The worthy cleric might well have been another government official making an impassioned plea for patriotism.

Pastor Rick Warren got into the spirit of the moment. He told the record crowd that the day marked, not simply the inauguration of a president, but the transformation of a country, a nation that had once been forgotten by the rest of the world but which now  become a model for that same world.

He spoke of the importance of choice, which was also central to President Kagame’s address. Pastor Warren said that the character of a nation is reflected in the choices it makes.

Rwanda had chosen unity, reconciliation and development. It had refused to listen to voices of disunity which could derail that development.

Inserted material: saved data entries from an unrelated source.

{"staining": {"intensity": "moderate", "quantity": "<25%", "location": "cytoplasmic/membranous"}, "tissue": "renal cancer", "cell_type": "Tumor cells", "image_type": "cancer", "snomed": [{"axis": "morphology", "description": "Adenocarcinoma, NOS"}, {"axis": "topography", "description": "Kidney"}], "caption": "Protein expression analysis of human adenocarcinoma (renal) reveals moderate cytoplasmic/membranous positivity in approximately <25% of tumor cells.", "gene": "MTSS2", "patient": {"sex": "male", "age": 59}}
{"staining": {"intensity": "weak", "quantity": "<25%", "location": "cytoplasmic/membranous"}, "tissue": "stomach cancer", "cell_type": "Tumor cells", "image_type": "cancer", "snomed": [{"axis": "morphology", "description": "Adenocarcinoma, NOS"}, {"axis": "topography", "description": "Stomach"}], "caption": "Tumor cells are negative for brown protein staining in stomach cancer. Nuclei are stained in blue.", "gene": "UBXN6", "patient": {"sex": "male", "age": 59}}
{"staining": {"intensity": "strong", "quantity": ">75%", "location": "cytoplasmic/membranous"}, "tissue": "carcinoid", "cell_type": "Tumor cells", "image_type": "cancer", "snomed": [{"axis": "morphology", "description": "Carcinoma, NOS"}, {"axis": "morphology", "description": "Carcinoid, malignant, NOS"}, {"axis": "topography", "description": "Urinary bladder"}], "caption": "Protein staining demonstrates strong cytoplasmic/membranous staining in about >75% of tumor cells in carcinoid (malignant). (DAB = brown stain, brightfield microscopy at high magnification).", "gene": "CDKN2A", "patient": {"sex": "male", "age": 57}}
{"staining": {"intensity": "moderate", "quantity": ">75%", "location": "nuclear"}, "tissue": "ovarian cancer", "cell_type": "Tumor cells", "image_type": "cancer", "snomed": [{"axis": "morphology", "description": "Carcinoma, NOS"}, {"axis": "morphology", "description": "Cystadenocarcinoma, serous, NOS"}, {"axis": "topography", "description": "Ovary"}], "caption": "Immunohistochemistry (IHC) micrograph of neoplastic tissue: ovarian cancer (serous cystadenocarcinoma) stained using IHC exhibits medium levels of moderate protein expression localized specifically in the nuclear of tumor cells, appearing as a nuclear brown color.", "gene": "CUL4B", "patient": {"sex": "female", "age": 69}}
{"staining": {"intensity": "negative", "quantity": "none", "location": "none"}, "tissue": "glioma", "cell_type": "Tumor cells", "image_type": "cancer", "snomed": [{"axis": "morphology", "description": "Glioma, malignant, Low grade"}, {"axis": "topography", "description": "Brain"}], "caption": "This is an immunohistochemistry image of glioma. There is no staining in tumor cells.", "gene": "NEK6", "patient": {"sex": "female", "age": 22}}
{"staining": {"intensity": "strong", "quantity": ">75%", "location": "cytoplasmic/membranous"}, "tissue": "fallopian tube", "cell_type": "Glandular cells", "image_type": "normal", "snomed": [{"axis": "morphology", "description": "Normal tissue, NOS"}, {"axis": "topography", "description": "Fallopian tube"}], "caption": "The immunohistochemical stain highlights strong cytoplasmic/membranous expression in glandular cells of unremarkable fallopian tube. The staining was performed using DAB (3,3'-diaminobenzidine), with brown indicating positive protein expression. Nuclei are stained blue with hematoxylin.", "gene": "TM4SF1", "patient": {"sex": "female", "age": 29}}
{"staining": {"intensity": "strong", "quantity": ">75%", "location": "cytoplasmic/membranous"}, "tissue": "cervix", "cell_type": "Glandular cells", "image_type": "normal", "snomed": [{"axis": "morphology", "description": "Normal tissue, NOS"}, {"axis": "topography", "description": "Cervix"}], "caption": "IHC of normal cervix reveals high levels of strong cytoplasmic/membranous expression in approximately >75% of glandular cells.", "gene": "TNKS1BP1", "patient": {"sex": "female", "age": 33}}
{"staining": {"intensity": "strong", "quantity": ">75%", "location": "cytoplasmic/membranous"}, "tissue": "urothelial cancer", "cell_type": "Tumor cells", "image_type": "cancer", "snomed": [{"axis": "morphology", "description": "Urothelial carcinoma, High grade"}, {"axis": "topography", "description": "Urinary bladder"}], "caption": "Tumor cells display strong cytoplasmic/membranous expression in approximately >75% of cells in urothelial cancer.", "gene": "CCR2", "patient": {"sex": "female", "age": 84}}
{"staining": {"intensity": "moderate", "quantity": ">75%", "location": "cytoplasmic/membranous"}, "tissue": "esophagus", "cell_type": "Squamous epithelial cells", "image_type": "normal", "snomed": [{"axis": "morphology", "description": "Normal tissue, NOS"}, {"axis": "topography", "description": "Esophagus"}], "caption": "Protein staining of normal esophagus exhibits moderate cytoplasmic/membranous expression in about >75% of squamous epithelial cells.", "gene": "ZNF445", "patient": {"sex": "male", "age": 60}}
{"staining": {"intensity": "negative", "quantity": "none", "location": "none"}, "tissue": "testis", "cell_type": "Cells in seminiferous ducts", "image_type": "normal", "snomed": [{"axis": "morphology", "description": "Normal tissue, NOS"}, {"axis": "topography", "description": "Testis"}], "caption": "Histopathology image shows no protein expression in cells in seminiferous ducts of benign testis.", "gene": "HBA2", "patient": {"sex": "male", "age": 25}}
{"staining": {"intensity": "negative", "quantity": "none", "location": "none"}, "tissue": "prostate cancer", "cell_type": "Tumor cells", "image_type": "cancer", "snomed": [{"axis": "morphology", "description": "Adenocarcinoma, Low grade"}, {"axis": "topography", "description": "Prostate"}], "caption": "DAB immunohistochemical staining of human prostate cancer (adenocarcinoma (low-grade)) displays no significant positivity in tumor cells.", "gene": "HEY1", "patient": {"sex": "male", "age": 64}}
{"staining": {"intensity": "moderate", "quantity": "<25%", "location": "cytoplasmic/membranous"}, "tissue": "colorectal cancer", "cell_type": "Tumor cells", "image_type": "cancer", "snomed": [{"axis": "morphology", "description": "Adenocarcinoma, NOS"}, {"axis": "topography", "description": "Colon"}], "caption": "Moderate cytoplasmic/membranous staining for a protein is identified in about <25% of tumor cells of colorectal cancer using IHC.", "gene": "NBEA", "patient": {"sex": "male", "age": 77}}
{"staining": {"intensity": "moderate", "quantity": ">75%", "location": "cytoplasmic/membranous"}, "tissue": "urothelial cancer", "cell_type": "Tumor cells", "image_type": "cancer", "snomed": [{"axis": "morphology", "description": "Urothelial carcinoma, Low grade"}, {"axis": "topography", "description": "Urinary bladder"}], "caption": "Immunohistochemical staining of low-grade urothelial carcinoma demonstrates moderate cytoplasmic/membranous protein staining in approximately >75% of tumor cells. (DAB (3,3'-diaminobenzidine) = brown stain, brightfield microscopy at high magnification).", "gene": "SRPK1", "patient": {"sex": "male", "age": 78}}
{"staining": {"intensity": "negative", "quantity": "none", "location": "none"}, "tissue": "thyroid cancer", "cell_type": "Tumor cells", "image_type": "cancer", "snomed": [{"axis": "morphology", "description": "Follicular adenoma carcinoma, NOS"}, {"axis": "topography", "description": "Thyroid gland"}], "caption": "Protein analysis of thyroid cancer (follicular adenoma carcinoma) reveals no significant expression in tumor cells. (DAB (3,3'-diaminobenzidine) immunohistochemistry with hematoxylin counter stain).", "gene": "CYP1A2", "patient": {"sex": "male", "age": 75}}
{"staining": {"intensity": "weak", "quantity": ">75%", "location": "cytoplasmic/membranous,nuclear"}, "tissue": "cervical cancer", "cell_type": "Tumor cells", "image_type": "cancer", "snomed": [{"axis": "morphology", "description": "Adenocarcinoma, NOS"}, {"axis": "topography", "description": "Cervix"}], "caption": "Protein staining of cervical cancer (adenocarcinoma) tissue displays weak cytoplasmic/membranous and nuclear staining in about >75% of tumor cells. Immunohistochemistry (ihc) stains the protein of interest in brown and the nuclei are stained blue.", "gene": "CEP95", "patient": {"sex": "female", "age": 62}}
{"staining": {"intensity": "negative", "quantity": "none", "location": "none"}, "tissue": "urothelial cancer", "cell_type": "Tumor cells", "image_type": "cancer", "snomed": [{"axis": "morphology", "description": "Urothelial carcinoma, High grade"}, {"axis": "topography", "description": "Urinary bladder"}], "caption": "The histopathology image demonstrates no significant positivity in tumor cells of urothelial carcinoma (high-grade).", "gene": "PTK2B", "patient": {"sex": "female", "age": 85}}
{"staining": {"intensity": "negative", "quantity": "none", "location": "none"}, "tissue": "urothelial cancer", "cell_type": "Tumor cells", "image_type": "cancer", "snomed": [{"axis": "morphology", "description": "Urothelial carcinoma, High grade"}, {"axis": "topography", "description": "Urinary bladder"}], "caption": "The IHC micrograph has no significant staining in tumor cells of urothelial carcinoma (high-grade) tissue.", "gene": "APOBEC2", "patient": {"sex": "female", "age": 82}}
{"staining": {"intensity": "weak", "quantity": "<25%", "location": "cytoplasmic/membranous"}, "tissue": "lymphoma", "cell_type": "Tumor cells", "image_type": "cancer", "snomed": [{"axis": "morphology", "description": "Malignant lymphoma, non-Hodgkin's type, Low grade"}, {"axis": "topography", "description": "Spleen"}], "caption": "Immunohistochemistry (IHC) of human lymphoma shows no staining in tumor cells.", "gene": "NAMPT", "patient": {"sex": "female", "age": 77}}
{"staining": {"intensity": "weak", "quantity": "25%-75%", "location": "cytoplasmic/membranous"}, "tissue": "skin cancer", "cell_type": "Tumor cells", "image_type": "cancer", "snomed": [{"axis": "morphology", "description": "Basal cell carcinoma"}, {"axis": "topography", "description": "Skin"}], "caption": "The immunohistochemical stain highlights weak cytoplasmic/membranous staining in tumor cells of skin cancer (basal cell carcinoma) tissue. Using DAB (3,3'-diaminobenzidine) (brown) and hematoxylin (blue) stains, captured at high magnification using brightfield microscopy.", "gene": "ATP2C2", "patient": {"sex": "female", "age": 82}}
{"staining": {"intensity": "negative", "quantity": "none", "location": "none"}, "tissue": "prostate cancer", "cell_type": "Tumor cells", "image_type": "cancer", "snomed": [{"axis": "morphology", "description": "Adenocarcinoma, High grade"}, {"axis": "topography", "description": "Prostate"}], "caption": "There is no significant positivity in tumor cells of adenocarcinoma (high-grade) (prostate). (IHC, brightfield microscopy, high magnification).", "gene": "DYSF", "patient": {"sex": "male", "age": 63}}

The pastor dismissed the self-appointed critics of Rwanda as people who can be ignored because they are not God (Sibomana).

The prayers blended well with the president’s speech. He spoke about the choices the Rwandans have had to make, which they have done in defiance of predictions of chaos and imposition of what he called "adventurers” by people with a sinister agenda.

While the men of God were poetic, the president was at his most assertive, telling off Rwanda’s critics that no matter what they said or did, the country would move ahead.

No one knows as well as Rwandans what it means to come back from the abyss and rebuild a functioning state, he said. Therefore no one can teach Rwandans lessons on tolerance, politics of inclusion and reconciliation.

It was a message that went down well with the people and the assembled heads of state. Not surprisingly, the western media that came under heavy criticism from the president was at it again immediately after his address.  

The BBC carried a story about the swearing in but made sure to add information about the UN report on Congo. Their star source for the commentary was predictably a Human Rights Watch researcher in the DRC, Anneke van Woudenburg. She poured out the usual venom.

Yesterday’s ceremony was notable for another thing. There were more presidents than have ever visited the country at any one time, many of them for the first time.

Their presence was, as the president said, a sign of solidarity  with Rwandans. It was also a signal to the detractors of Africa that Africans are prepared to stand together.

That is a message, I am sure, will not be lost on those who want to see Africa divided. They must have already started planning how to break this show of unity.

One of the highlights of the ceremony was, for me, the young children who pledged their support to the president, and to building the country. They are the young patriots, the future of this country, to whom the baton will be passed in due course.